**Work to be completed**
Every line of the listing is returned unchanged, and every picture is dropped.

==== Dataset extract ====

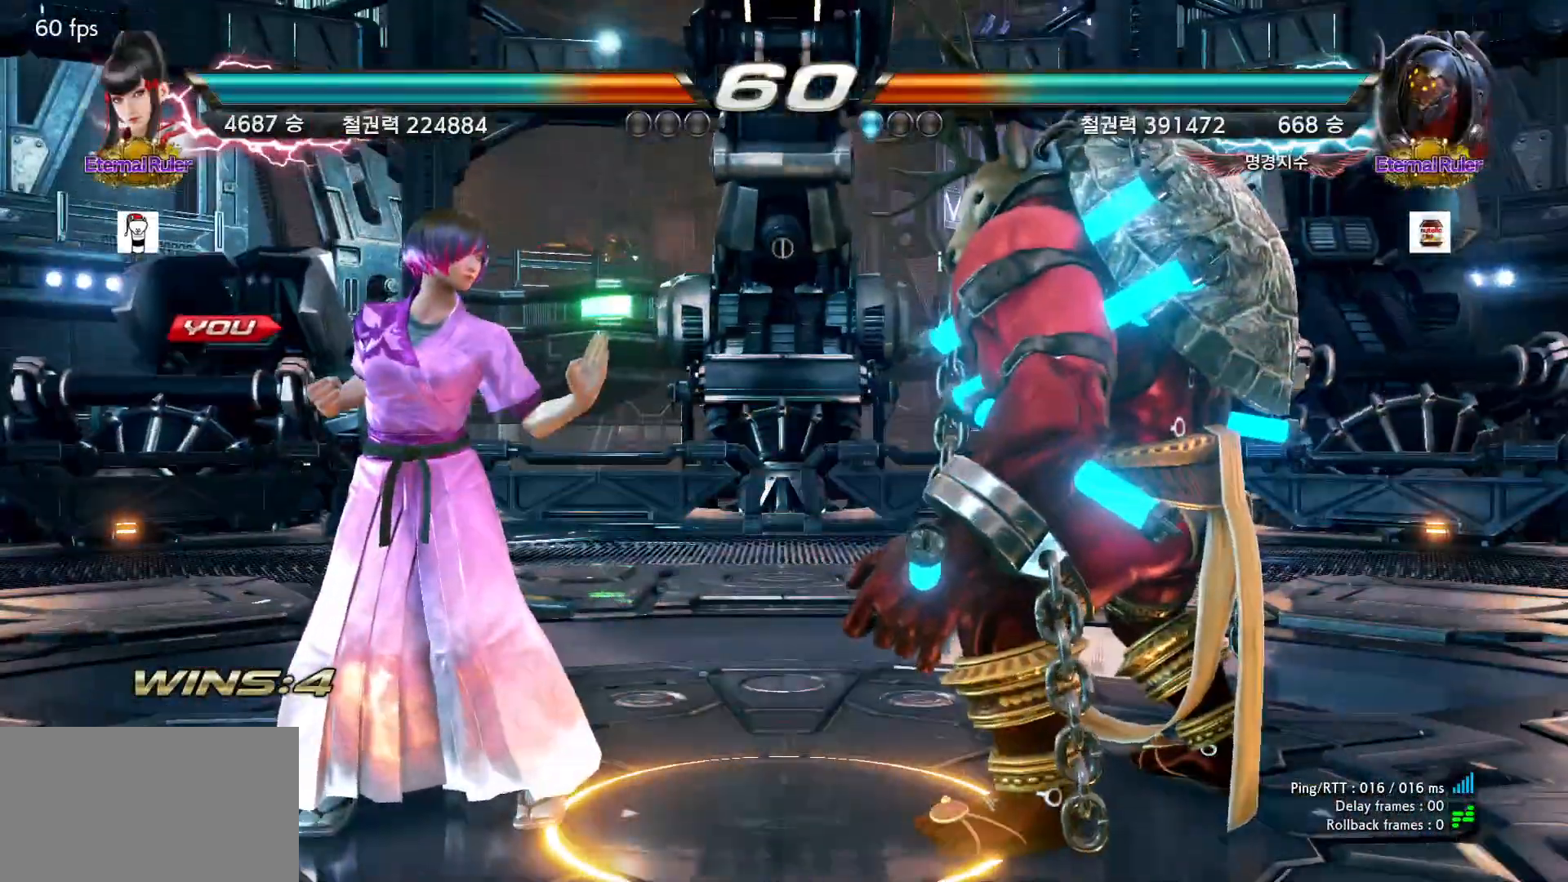
{"buttons": [], "left_stick": "center", "events": []}
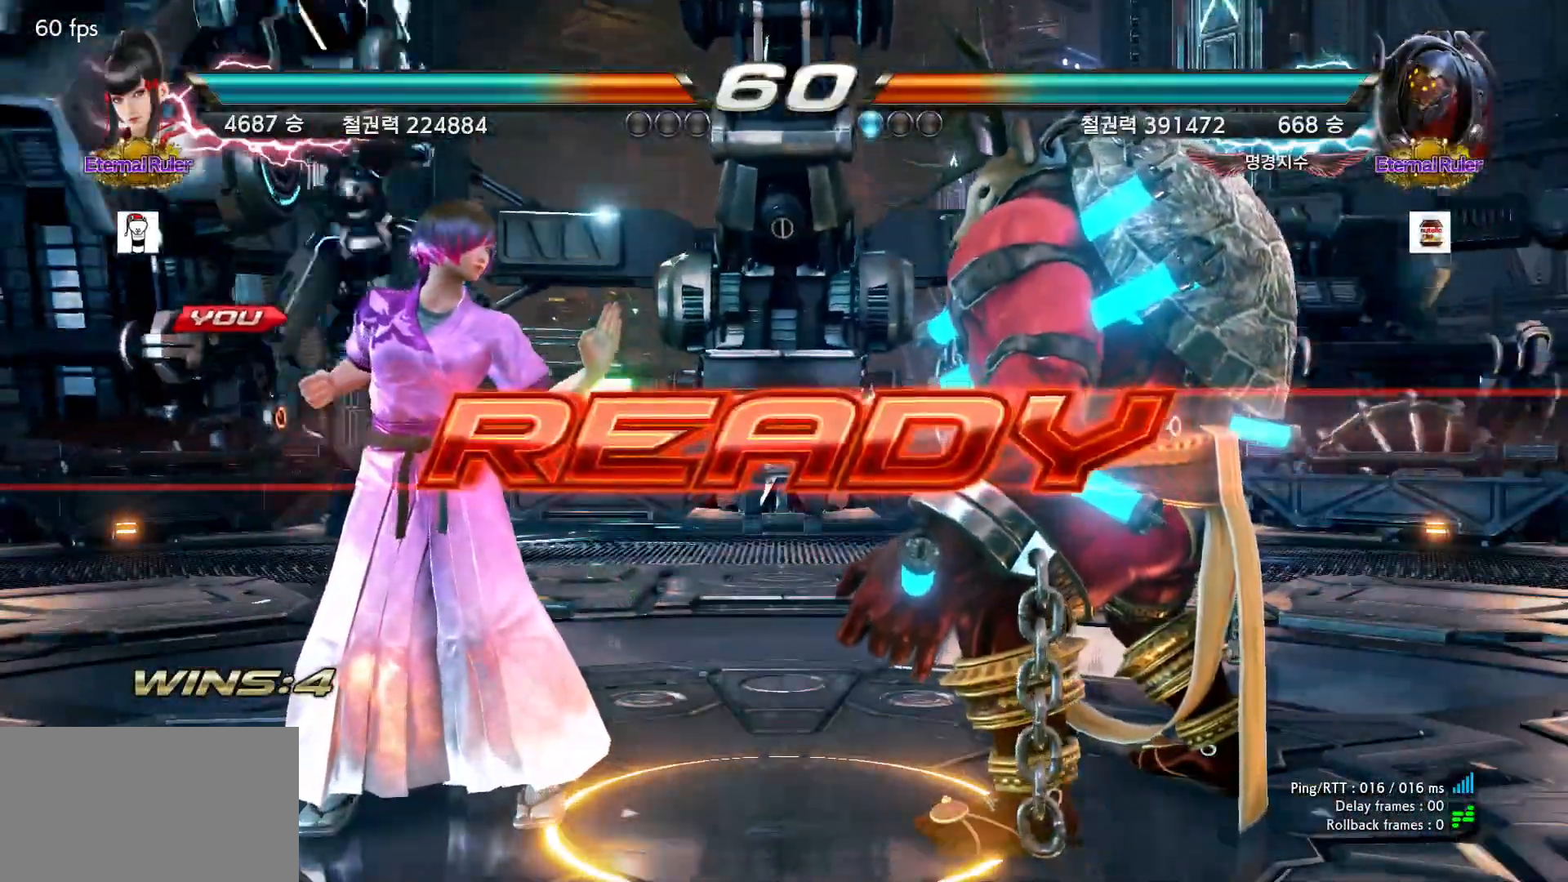
{"buttons": [], "left_stick": "center", "events": []}
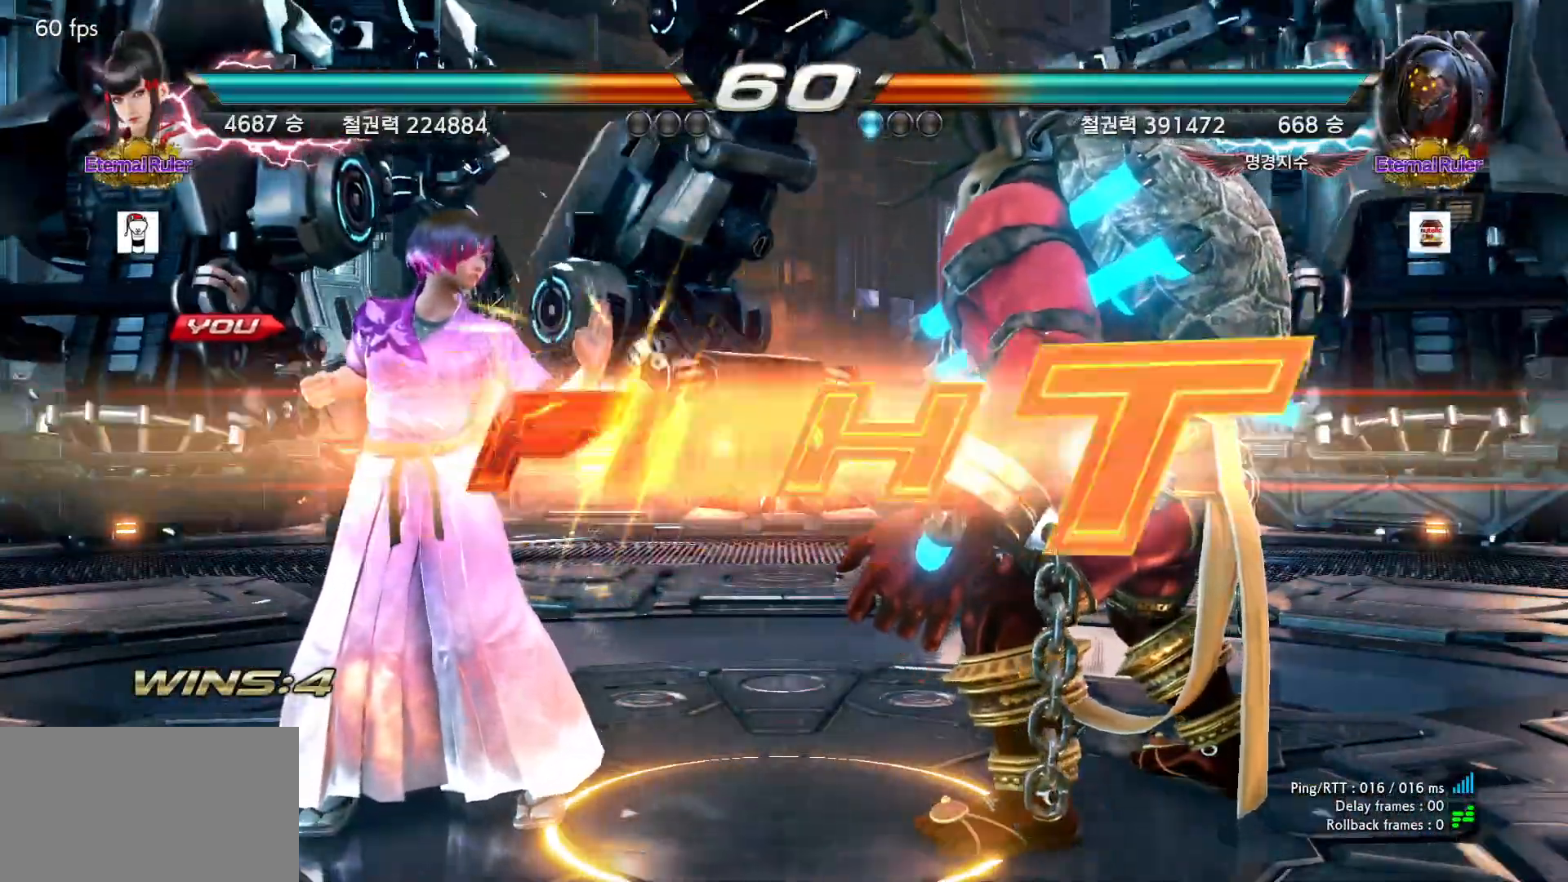
{"buttons": [], "left_stick": "center", "events": [[433, "left_stick", "left"], [483, "left_stick", "center"]]}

====

**Result below**
{"buttons": [], "left_stick": "center", "events": []}
{"buttons": [], "left_stick": "center", "events": []}
{"buttons": [], "left_stick": "center", "events": [[433, "left_stick", "left"], [483, "left_stick", "center"]]}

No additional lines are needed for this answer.